The challenge Landmark faced was to improve the effectiveness and reduce the uncertainty of stimulations. Microseismic data is the only direct measurement of fracture dimensions away from the wellbore. Being able to visualise in real-time how the formation responds to stimulations in the context of basin scale geoscience environment enables us to understand the attributes of a fracture and what changes to make to the current or next stimulation stage. Understanding how the reservoir responds and what adjustments to make can ultimately improve production through maximising stimulation reservoir volume and also minimise treatment costs.
For example, a DecisionSpace® stimulation program was developed whereby new objects were created that worked within the WITSML system to share microseismic data from Pinnacle, treatment data from fraccing services, and geological data from the OpenWorks database. These systems use the new objects to talk to each other, using existing WITSML servers and WITSML clients.
Within Energistics, a new Microseismic group has recently been formed to address this same problem and Halliburton works closely with this work group to ensure that their learnings from this fracturing data communications process are captured in the open version of a microseismic data exchange process.

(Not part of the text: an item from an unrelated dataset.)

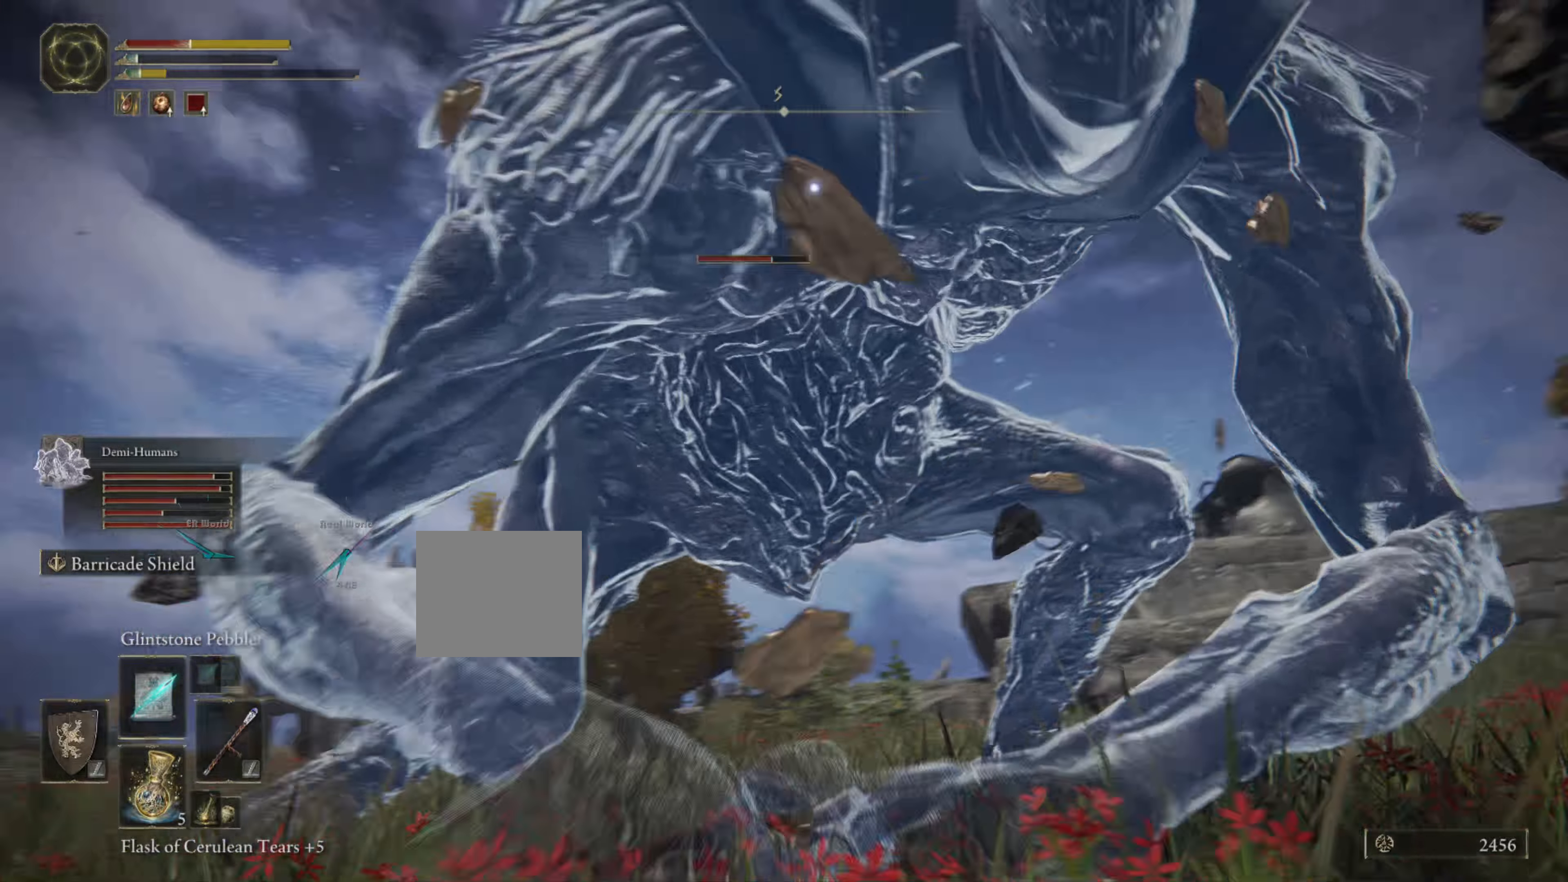
{"buttons": ["CIRCLE", "L1"], "left_stick": "down-left", "right_stick": "center", "events": [[33, "CROSS", "down"], [33, "L2", "down"], [100, "L2", "up"], [133, "CROSS", "up"], [416, "CIRCLE", "down"], [416, "left_stick", "down-left"]]}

In addition to WITSML, Halliburton continues to use any communication protocols, including proprietary ones, in support of its services and workflows. Processes for geosteering, effective hole cleaning and efficient drilling are among them. New technologies and solutions are constantly under exploration, to encourage maximum information sharing, thereby promoting safe and efficient operations.
Future looks strong
The future of the WITSML standard is strong; of the thousands of wells Halliburton works on every year, about half of them deliver data in WITSML. The vast majority of contracts in place for Halliburton specify that data must be delivered in WITSML, and contracts have been won based on WITSML-enabled solutions.
Adoption of WITSML and other Energistics standards are anticipated to increase and ultimately become universally adopted, as operators determine that data is a critical aspect of well construction and can have a profound effect on the company’s return on investment for drilling and completion operations.